So I’m thinking more about this and realizing there are really two types of jobs. Those that on some light level affect the world and those that affect it immediately and profoundly and forever. I’m of the former. I work in marketing and while it’s important for me and my clients, if everything I’ve ever done was suddenly erased, not a whole lot would change. But if my brother would similarly disappear, all of the work he’s done to help people’s vision would also disappear. The Target CEO, not much. The Target employee who helped me find the very important gift I was looking for, yep. Entertainers, absolutely not. Plumbers, yes.

This isn’t very well thought out, but am I serious about it? Yes, I am.

Oh, Henry!

Everything’s blooming! It’s Minnesota at its – finally – best! We wait through autumn, when we’re not waiting at all, and in fact, wondering expectantly at the big brown die-off, through the darkening fall, then Christmas and New Year’s and a slight warm reprieve from the deepening doldrums, and then the real winter, the one that stays long after its welcome, through February, March, even April, May. This year was brutal on our souls. Brutal and unforgiving, unstoppable. The strongest among us whined like kids kept out of the carnival.

But here it is! Glorious! Yet we always forget. Every year. Holy shit! A flower! Green grass! Like we’ve never seen it before. The soil lets loose its gases, which hop us up like goofballs. The air mists moisture, smells sweet, coats our lungs. The flowers shock and bushes burst. The trees all leafy, some big blooms above, fluttering, breezy, then petals scatter all over the ground. Soft, sweet snowflakes, warm and oily.
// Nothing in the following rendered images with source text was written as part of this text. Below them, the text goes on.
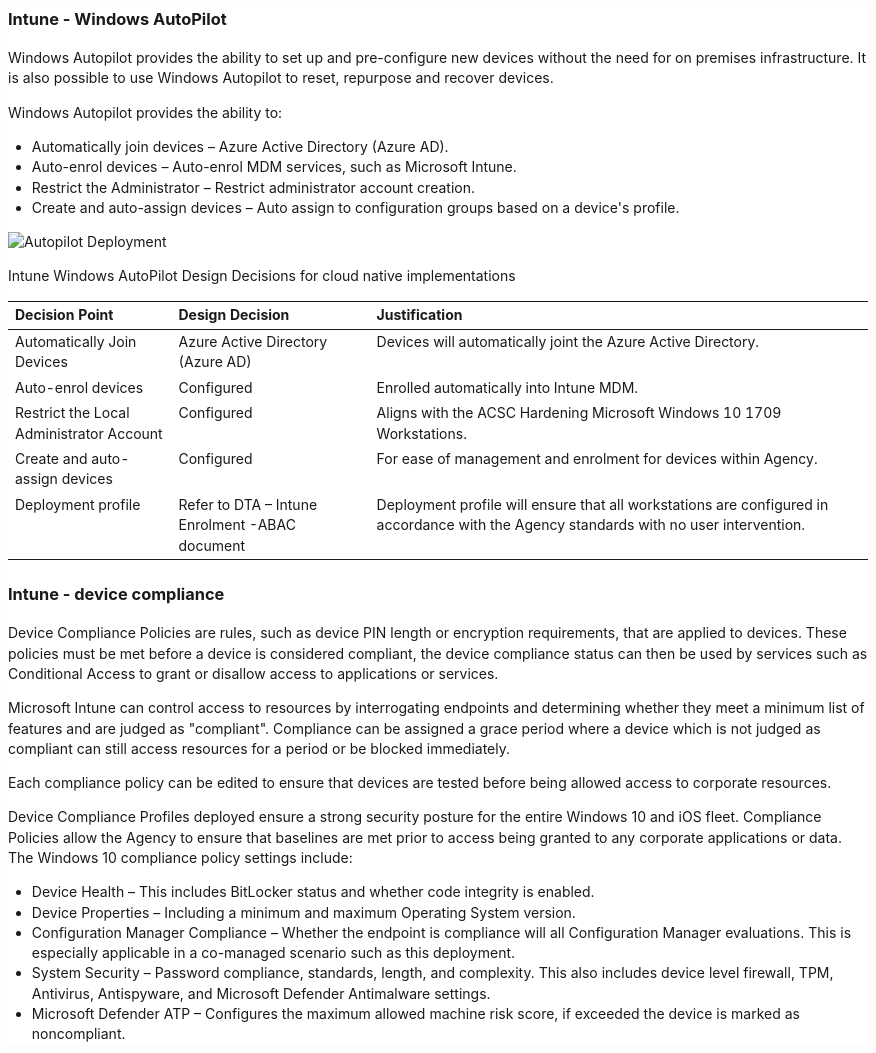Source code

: ### Intune - Windows AutoPilot

Windows Autopilot provides the ability to set up and pre-configure new devices without the need for on premises infrastructure. It is also possible to use Windows Autopilot to reset, repurpose and recover devices.

Windows Autopilot provides the ability to:

* Automatically join devices – Azure Active Directory \(Azure AD\).
* Auto-enrol devices – Auto-enrol MDM services, such as Microsoft Intune.
* Restrict the Administrator – Restrict administrator account creation.
* Create and auto-assign devices – Auto assign to configuration groups based on a device's profile.

![Autopilot Deployment](https://github.com/oobeDemo/NewBlueprint/tree/f809618cb94ecf897a574f1efa86c70824c12d88/assets/images/platform-autopilot.png)

Intune Windows AutoPilot Design Decisions for cloud native implementations

| Decision Point | Design Decision | Justification |
| :--- | :--- | :--- |
| Automatically Join Devices | Azure Active Directory \(Azure AD\) | Devices will automatically joint the Azure Active Directory. |
| Auto-enrol devices | Configured | Enrolled automatically into Intune MDM. |
| Restrict the Local Administrator Account | Configured | Aligns with the ACSC Hardening Microsoft Windows 10 1709 Workstations. |
| Create and auto-assign devices | Configured | For ease of management and enrolment for devices within Agency. |
| Deployment profile | Refer to DTA – Intune Enrolment -ABAC document | Deployment profile will ensure that all workstations are configured in accordance with the Agency standards with no user intervention. |

### Intune - device compliance

Device Compliance Policies are rules, such as device PIN length or encryption requirements, that are applied to devices. These policies must be met before a device is considered compliant, the device compliance status can then be used by services such as Conditional Access to grant or disallow access to applications or services.

Microsoft Intune can control access to resources by interrogating endpoints and determining whether they meet a minimum list of features and are judged as "compliant". Compliance can be assigned a grace period where a device which is not judged as compliant can still access resources for a period or be blocked immediately.

Each compliance policy can be edited to ensure that devices are tested before being allowed access to corporate resources.

Device Compliance Profiles deployed ensure a strong security posture for the entire Windows 10 and iOS fleet. Compliance Policies allow the Agency to ensure that baselines are met prior to access being granted to any corporate applications or data. The Windows 10 compliance policy settings include:

* Device Health – This includes BitLocker status and whether code integrity is enabled.
* Device Properties – Including a minimum and maximum Operating System version.
* Configuration Manager Compliance – Whether the endpoint is compliance will all Configuration Manager evaluations. This is especially applicable in a co-managed scenario such as this deployment.
* System Security – Password compliance, standards, length, and complexity. This also includes device level firewall, TPM, Antivirus, Antispyware, and Microsoft Defender Antimalware settings.
* Microsoft Defender ATP – Configures the maximum allowed machine risk score, if exceeded the device is marked as noncompliant.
It’s just June 2nd. Twenty days to the actual Solstice. So much summer to enjoy! We feel guilty. Haven’t we had enough already? Let’s not get fancy. We’re better than this. Stronger! Forgetting the brutality we’ve just suffered, suddenly so forgiving. It wasn’t that bad, right? I know you’ll do it again, but I forgive you this one time. Because now is good – really, really good.